In den Stimmen für Lula er wurde mit 61% der Stimmen gewählt
drückt sich für die einen die Hoffnung auf eine politische Wende aus, für die anderen der Beginn eines neuen politisch-gesellschaftlichen
Projekts, und für wieder andere ist es der letzte Versuch, endlich einmal einen ehrlichen Politiker zu haben, der die wirtschaftliche Entwicklung Brasiliens
voran bringt.
Die PT hat allerdings bei weitem nicht soviel Stimmen erhalten wie Lula, und dieser ist
für seinen Wahlsieg problematische Bündnisse eingegangen. Sein Vize ist von der Liberalen Partei, und im Kongress hat die neue Regierung keine
Mehrheiten. Von 27 Landesgouverneursposten haben wir nur drei erringen können, und auch von den über 5000 Kommunen führen wir nur
eine Minderheit. Derzeit stehen wir vor drei großen Herausforderungen:
1. Wir müssen die Regierung in der Position der Zusammenarbeit mit befreundeten lateinamerikanischen Regierungen stärken, die alle unter
der ungeheuren Schuldenlast zu leiden haben. Zusammen müssen wir uns der Übermacht der USA, der EU, Japans und den internationalen
Finanzinstitutionen entgegenstellen.
2. Wir müssen den hohen Erwartungsdruck in der Bevölkerung aufgreifen und die notwendigen inneren Reformen anpacken. Lula hat immer
wieder auf drei grundlegende Reformen hingewiesen: die Landreform, die Steuerreform und die Reform der Staatsfinanzen, die Verfassungsreform.

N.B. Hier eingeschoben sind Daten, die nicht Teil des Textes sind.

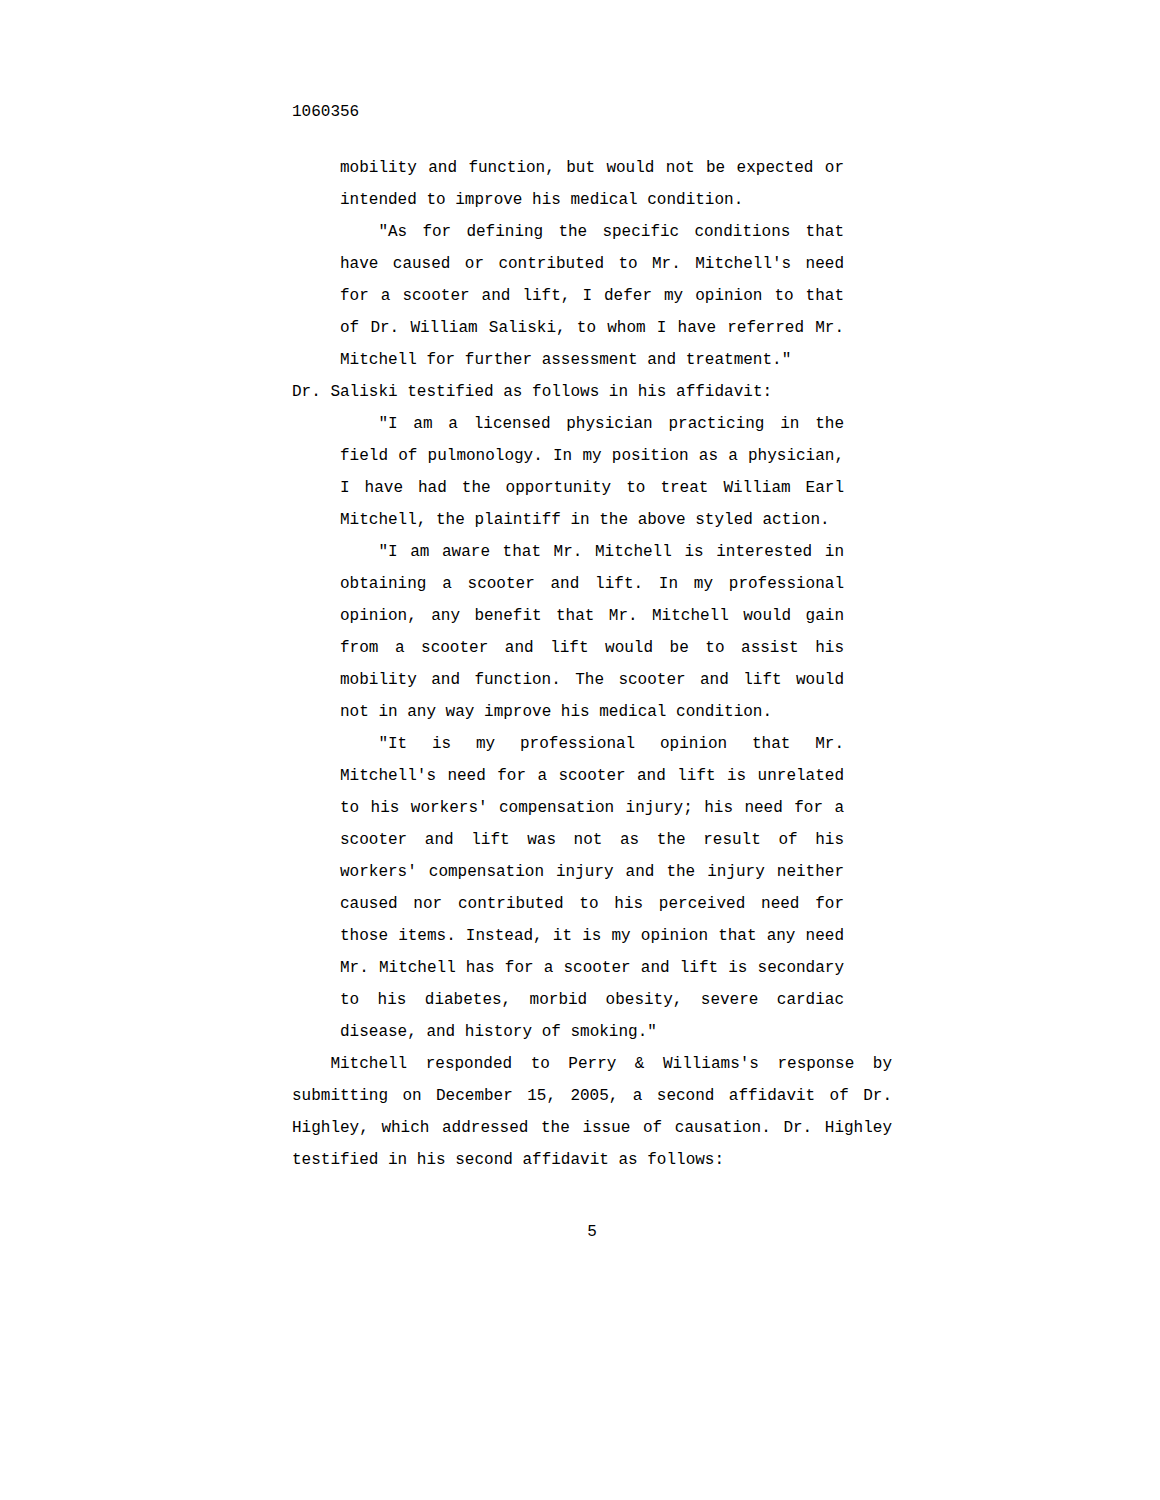1060356
mobility and function, but would not be expected or intended to improve his medical condition.
"As for defining the specific conditions that have caused or contributed to Mr. Mitchell's need for a scooter and lift, I defer my opinion to that of Dr. William Saliski, to whom I have referred Mr. Mitchell for further assessment and treatment."
Dr. Saliski testified as follows in his affidavit:
"I am a licensed physician practicing in the field of pulmonology. In my position as a physician, I have had the opportunity to treat William Earl Mitchell, the plaintiff in the above styled action.
"I am aware that Mr. Mitchell is interested in obtaining a scooter and lift. In my professional opinion, any benefit that Mr. Mitchell would gain from a scooter and lift would be to assist his mobility and function. The scooter and lift would not in any way improve his medical condition.
"It is my professional opinion that Mr. Mitchell's need for a scooter and lift is unrelated to his workers' compensation injury; his need for a scooter and lift was not as the result of his workers' compensation injury and the injury neither caused nor contributed to his perceived need for those items. Instead, it is my opinion that any need Mr. Mitchell has for a scooter and lift is secondary to his diabetes, morbid obesity, severe cardiac disease, and history of smoking."
Mitchell responded to Perry & Williams's response by submitting on December 15, 2005, a second affidavit of Dr. Highley, which addressed the issue of causation. Dr. Highley testified in his second affidavit as follows:
5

3. Wir müssen uns im Dialog mit dem Volk seiner Alltagssorgen annehmen. Lula hat dazu das wichtige Programm "Schluss mit dem
Hunger" (Fome Zero) vorgestellt. In Brasilien leiden heutzutage 10 Millionen Familien das sind 50 von 175 Millionen Brasilianer unter
Hunger. Solche Programme brauchen wir auch für den Wohnungsbau, Arbeitsbeschaffung und soziale Sicherung. Dazu müssen wir die heutige
politische Logik umkehren.
Das große Problem für Lula wird allerdings darin bestehen, die Volksbeteiligung
zu entwickeln, wenn er nicht zum Gefangenen seiner Bündnispartner werden will und mangels parlamentarischer Mehrheiten nicht weiter kommt. Wir
sind davon überzeugt, dass unsere Erfahrung in Rio Grande do Sul und in Porto Alegre, unser Modell des Beteiligungshaushalts, der Regierung Lula sehr
von Nutzen sein würde.
Lula hat der Gesellschaft einen Sozialvertrag vorgeschlagen, eine große nationale
Übereinkunft über die Themen Produktion, Beschäftigung und Entwicklung. Aber seine Verwirklichung ist nur möglich, wenn er sich
nachhaltig auf starke soziale Bewegungen und die Gewerkschaften stützen kann. Vor allem die Gewerkschaftsbewegung muss lernen, gegenüber der
Regierung ihre volle Handlungsfähigkeit zu behalten und zugleich die Klasseneinheit mit der neuen Regierung zu sichern. Die Regierung muss sich als
eine Regierung der unteren Klassen erweisen das wird schwierig werden.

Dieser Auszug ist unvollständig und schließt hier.